I am currently deploying some code on a fleet of raspberry pi systems. The systems all have python 3.7.x installed but one of my team's custom libraries has some python 3.8 features (a few walrus operators, etc). I need to modify my library to remove all of the 3.8 features so that the code runs on these machines. I am not able to update the python version on them. Is there a script or tool that exists to batch check if a file or folder of files is compatible with python 3.7? I'm thinking something similar to how flake8 or black can check for issues.

CodePudding user response:

Run a static analysis tool, like pylint or mypy, and make sure that it's running on the appropriate version of Python. One of the first things these tools do is parse the code using the Python parser, and they'll report any SyntaxErrors they find.

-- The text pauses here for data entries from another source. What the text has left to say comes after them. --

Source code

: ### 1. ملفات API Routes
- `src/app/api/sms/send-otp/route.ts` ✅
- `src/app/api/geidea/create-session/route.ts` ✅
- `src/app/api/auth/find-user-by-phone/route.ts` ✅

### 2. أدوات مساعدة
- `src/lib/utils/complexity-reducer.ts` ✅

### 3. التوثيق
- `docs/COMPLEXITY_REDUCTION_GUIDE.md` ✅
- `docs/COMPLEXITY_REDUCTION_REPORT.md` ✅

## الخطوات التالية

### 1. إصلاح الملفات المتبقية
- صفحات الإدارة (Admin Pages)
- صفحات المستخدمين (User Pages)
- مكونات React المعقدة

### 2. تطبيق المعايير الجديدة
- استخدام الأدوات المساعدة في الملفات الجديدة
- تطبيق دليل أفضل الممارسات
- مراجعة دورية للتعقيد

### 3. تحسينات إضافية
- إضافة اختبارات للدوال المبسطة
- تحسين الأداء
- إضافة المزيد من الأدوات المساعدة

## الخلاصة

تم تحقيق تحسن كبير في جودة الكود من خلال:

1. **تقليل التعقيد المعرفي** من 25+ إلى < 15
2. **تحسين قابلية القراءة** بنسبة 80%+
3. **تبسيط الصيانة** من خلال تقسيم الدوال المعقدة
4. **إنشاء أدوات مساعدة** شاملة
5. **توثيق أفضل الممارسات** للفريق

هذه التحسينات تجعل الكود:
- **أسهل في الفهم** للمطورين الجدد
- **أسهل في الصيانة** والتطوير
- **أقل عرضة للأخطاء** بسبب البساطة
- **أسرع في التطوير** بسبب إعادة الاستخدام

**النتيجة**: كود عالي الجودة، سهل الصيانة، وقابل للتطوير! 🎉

CodePudding user response:

From my admittedly light research, there doesn't seem to be a tool specifically built for that. So I will tell you three ways to find out.

1. Just run it

I guess one way would be to just run it and check for errors. This is the most obvious way to do it. But that would be somewhat impractical. You need to check a massive amount of files. So this way might not work for you. I tried this with a test file, and here are the errors if I run it in Python 3.7:

File "test.py", line 3
    def cool_function(a, b, /):
                            ^
SyntaxError: invalid syntax

You might notice that there are many 3.8 features used in this file, and those don't show up.

2. Just compile it

Well, you're in luck! If you didn't know already, Python is technically a compiled programming language. It compiles first to bytecode, then runs it. You can actually compile Python without running it! You can use the py_compile tool for this! You can use it like this:

python -m py_compile fileA.py fileB.py fileC.py

Unfortunately, this has the same problem as the above other solution. It will stop after finding one error. But it could be good if you want to slowly port these scripts, going error by error.

3. (Potentially) the tool

You can use Pylint for this purpose. If you use the --py-version flag, you can set the version you want to check compatibility for. You can also use Flake8 for this, but you can't use that flag. You will have to install Pylint with the version of python you want to check for.